Routine NSAID use questioned based on multiple factors

November 12, 2007

Topical nonsteroidal anti-inflammatory drugs (NSAIDs) are often used off-label for multiple purposes in cataract surgery, but such treatment is often being administered with limited supporting evidence and carries a high cost along with potential risks.

Topical nonsteroidal anti-inflammatory drugs (NSAIDs) are often used off-label for multiple purposes in cataract surgery, but such treatment is often being administered with limited supporting evidence and carries a high cost along with potential risks, said Walter Stark, MD, at Spotlight on Cataracts 2007.

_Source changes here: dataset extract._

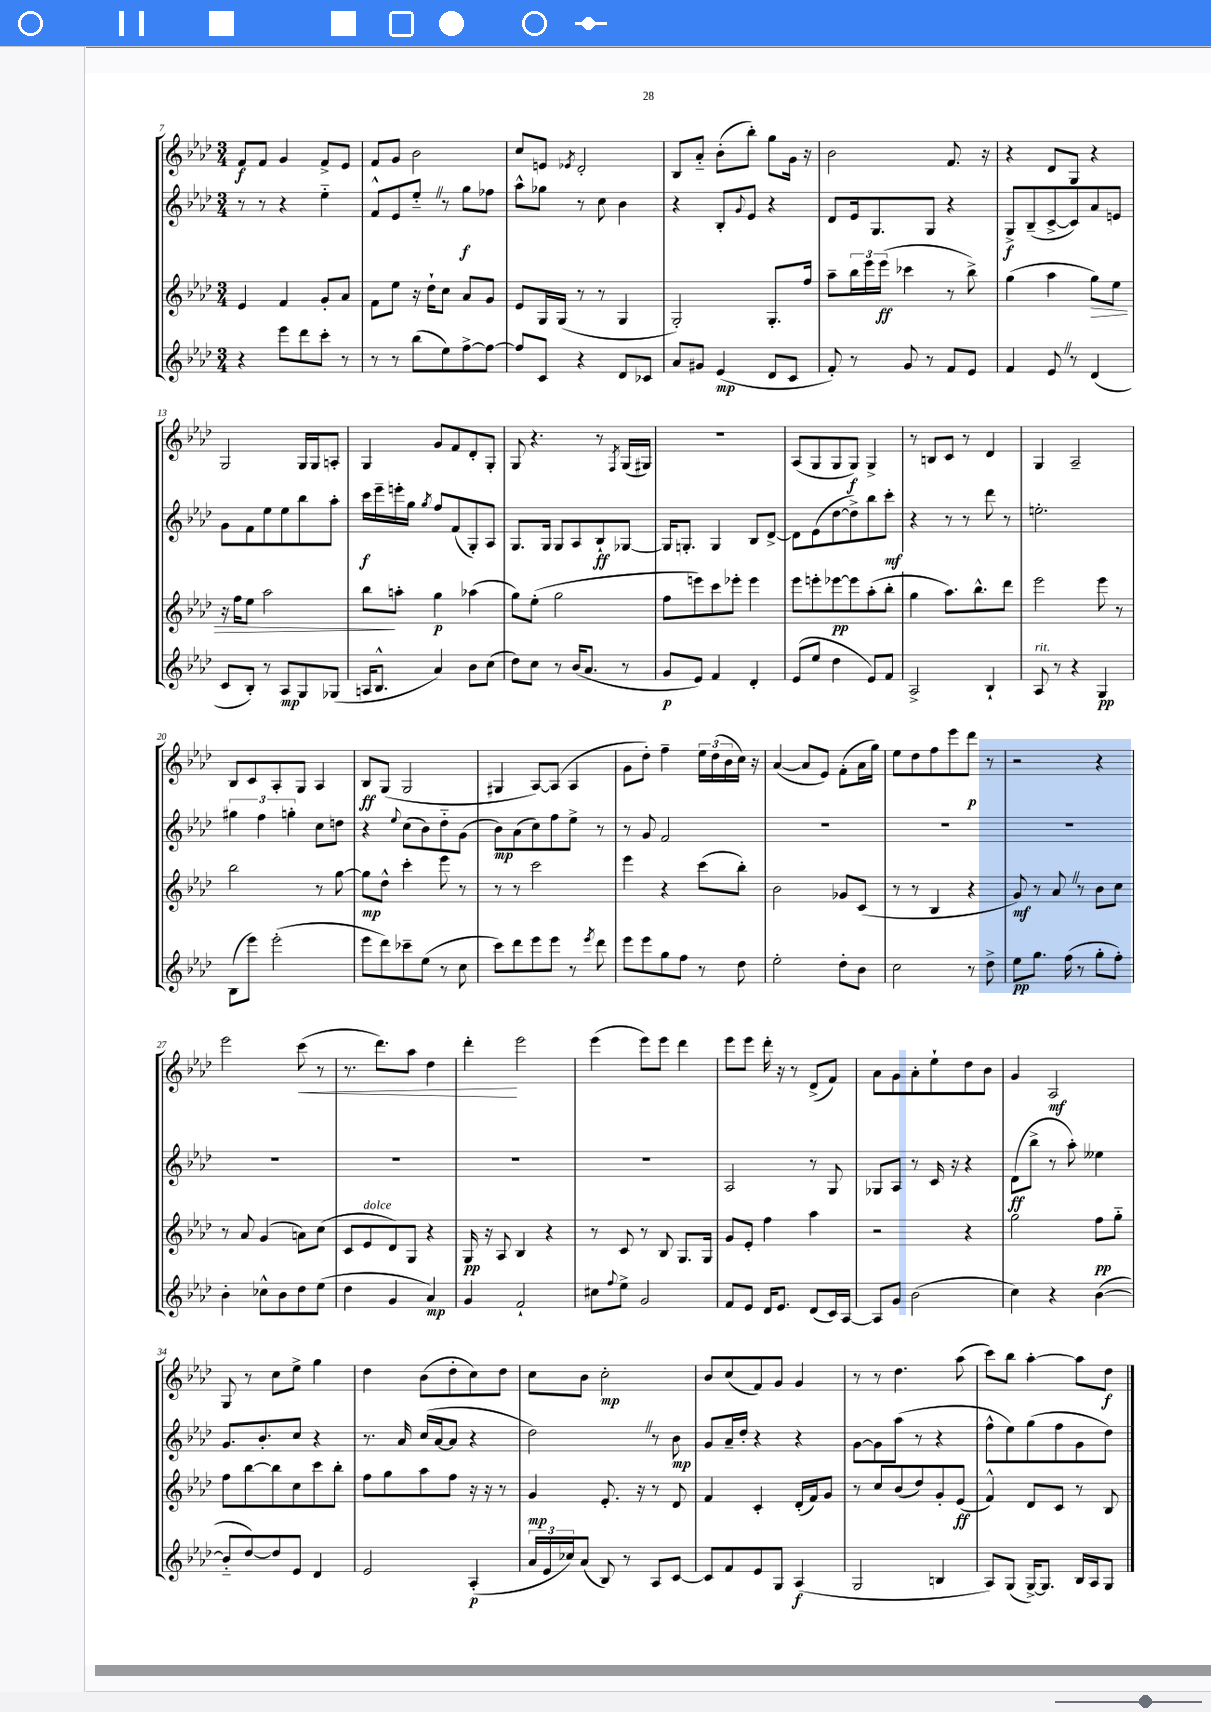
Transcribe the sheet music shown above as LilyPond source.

The only approved indications for topical NSAIDs in cataract surgery are to treat postoperative pain or inflammation. However, these agents are being prescribed off-label outside of those intended uses to potentiate mydriasis as well as to prevent or treat cystoid macular edema (CME).

A few studies have shown topical NSAIDs increase pupil size and decrease constriction. However, good data are lacking to show a benefit for CME prevention. When used in eyes with persistent CME, topical NSAID use has been shown to provide a good response measured by improvement in lines of vision. However, CME recurred within a few months after the medication was stopped in one study.

"At an average wholesale cost of about $79 dollars per bottle and up to $130 retail multiplied by 2.5 million cataract operations performed annually, topical NSAID use can add $250 million to the cost of care. In addition to the economic consequences, surgeons need also consider use of these agents might cause complications, including corneal melt," Dr. Stark said.

Dr. Stark told attendees he uses topical NSAIDs preoperatively, administering four doses beginning 1 hour prior to surgery when starting the dilating drops. However, in eyes predisposed to CME, prophylactic treatment is initiated 1 to 3 days preoperatively and continued for 2 to 3 weeks after surgery.